> _Task_
Can you turn the data into a numbered list, starting at the line that has "Rendered at 1654 by 931 pixels.", ending after the line that has "title How To", and leaving out blank lines?

> _Stored data_
——————————
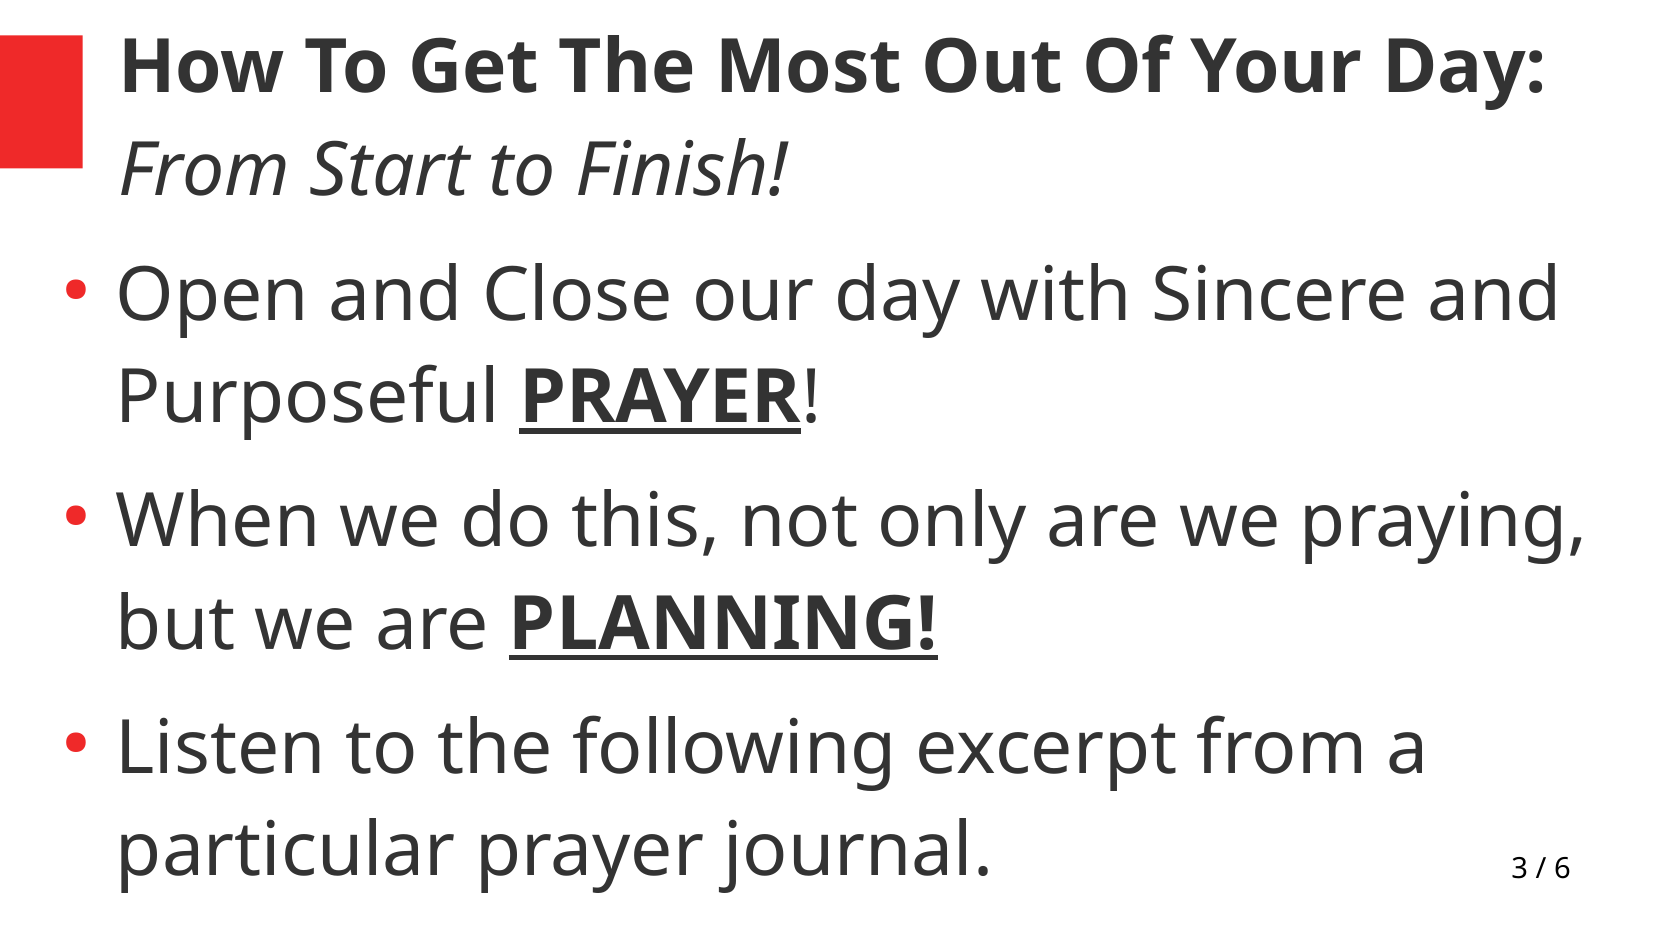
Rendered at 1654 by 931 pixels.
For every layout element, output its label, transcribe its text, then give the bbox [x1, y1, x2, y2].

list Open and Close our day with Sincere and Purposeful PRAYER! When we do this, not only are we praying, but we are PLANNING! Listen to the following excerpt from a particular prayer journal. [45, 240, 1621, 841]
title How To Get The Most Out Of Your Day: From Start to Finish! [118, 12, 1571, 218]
——————————
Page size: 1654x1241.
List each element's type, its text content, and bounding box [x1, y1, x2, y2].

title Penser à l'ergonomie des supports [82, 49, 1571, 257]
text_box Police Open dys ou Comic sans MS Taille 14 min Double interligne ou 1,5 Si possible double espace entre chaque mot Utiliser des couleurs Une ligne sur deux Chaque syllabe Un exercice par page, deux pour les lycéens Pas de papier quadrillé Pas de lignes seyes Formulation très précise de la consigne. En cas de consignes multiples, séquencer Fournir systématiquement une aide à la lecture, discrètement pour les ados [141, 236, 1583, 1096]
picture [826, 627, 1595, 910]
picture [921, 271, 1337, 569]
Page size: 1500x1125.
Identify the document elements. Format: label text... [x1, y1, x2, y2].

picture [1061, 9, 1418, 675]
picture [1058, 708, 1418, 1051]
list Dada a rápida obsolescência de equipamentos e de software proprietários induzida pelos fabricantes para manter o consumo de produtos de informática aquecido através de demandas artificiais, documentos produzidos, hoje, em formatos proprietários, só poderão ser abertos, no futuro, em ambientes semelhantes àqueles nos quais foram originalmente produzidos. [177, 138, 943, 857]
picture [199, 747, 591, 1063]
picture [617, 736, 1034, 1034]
——————————
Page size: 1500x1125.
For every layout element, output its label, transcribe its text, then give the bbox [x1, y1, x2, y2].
——————————
> _Written reply_
1. Rendered at 1654 by 931 pixels.
2. For every layout element, output its label, transcribe its text, then give the bbox [x1, y1, x2, y2].
3. list Open and Close our day with Sincere and Purposeful PRAYER! When we do this, not only are we praying, but we are PLANNING! Listen to the following excerpt from a particular prayer journal. [45, 240, 1621, 841]
4. title How To Get The Most Out Of Your Day: From Start to Finish! [118, 12, 1571, 218]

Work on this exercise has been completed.